Fashion retailer Next has recorded a decline in half-year profits against a “challenging and volatile” retail backdrop.
Pre-tax profits declined 1.5% to £342mn in the six months to July, while full-price sales were down 0.3%.
The news comes six months after Next said it was preparing for its toughest year since the recession.
Chief executive Lord Wolfson of Aspley Guise said: “As expected, it has been a challenging year so far, with economic and cyclical factors working against us, and it looks set to remain that way until mid-October at the earliest.”
“There has been some talk of a general retail bounce in July and whilst Next did enjoy very strong sales in July, this was driven by a much larger end-of-season sale,” he added.
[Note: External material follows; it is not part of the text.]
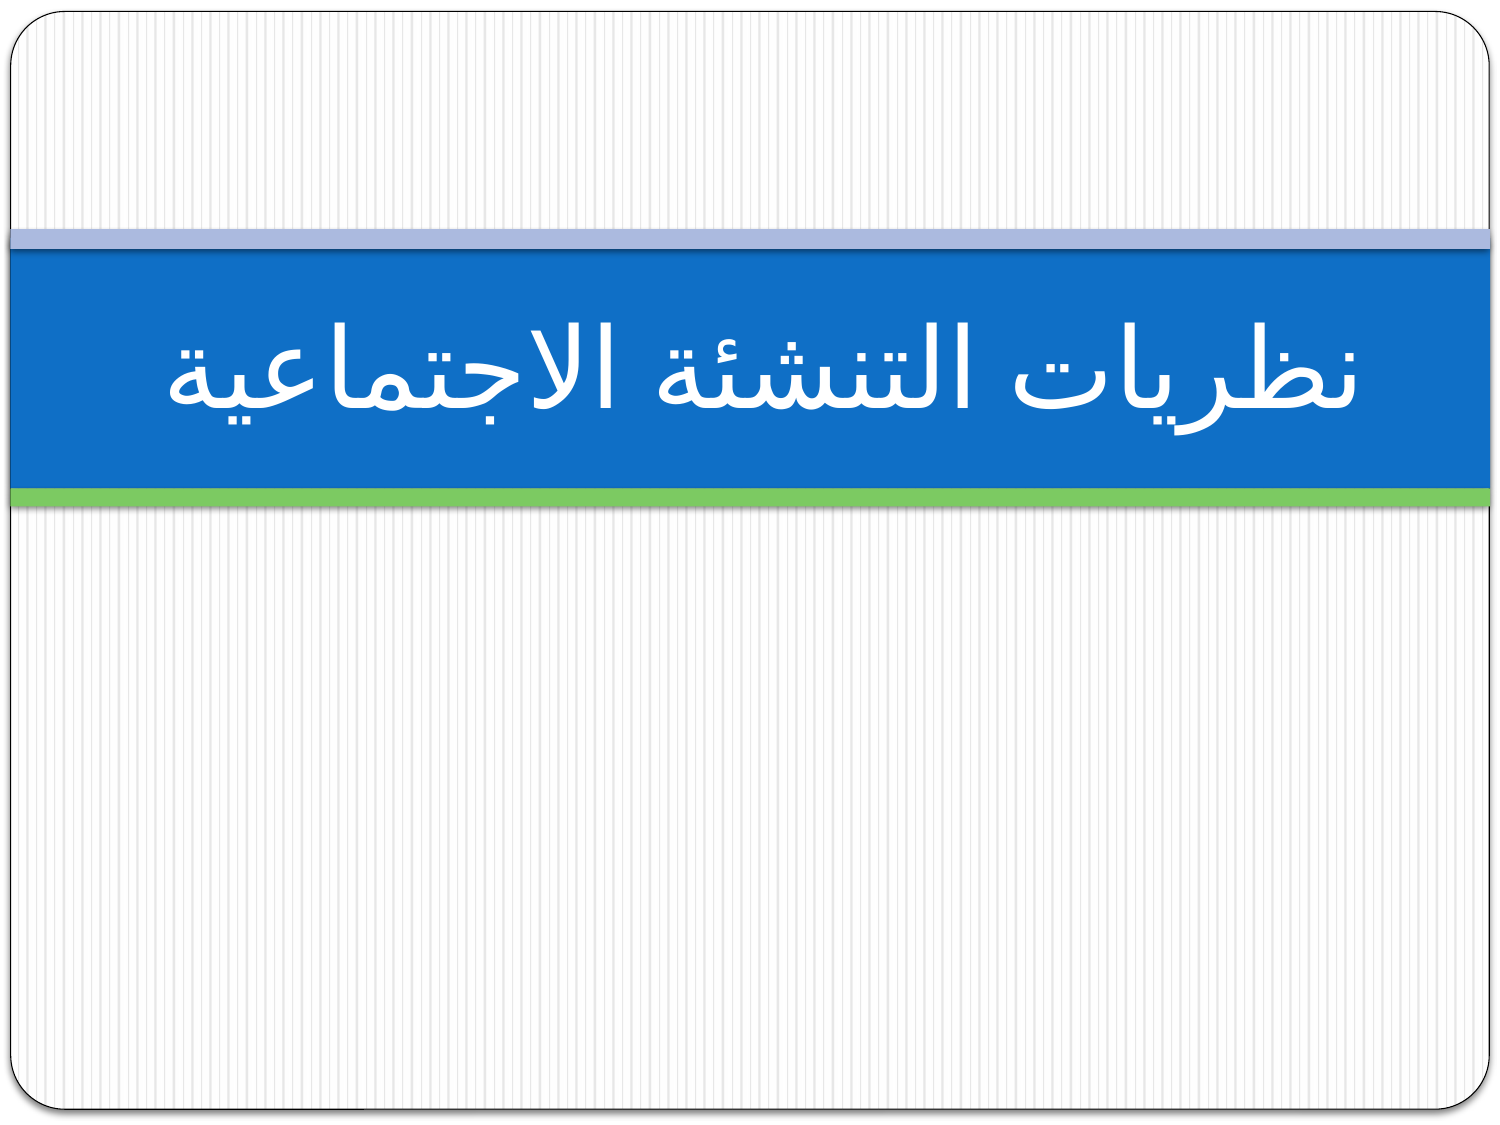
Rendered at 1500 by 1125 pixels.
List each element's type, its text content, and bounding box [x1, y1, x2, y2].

title نظريات التنشئة الاجتماعية [75, 247, 1425, 489]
“Trading since July, which to some extent may have been affected by the Sale, has remained challenging and volatile. We are maintaining our full year sales guidance but expect to have a clearer picture of trading conditions at the beginning of November when we announce our third quarter sales.”
Next, which is opening 27 new shops while closing 28 unprofitable sites, said increasing its store space was “one of the few ways” to mitigate losses in like-for-like sales.
Accordingly, the retailer plans to increase trading space by 350,000ft2 this year, taking the portfolio to 8 million ft2.
Stores that were planned to open early in 2017/18 will now be opened at the end of the current financial year.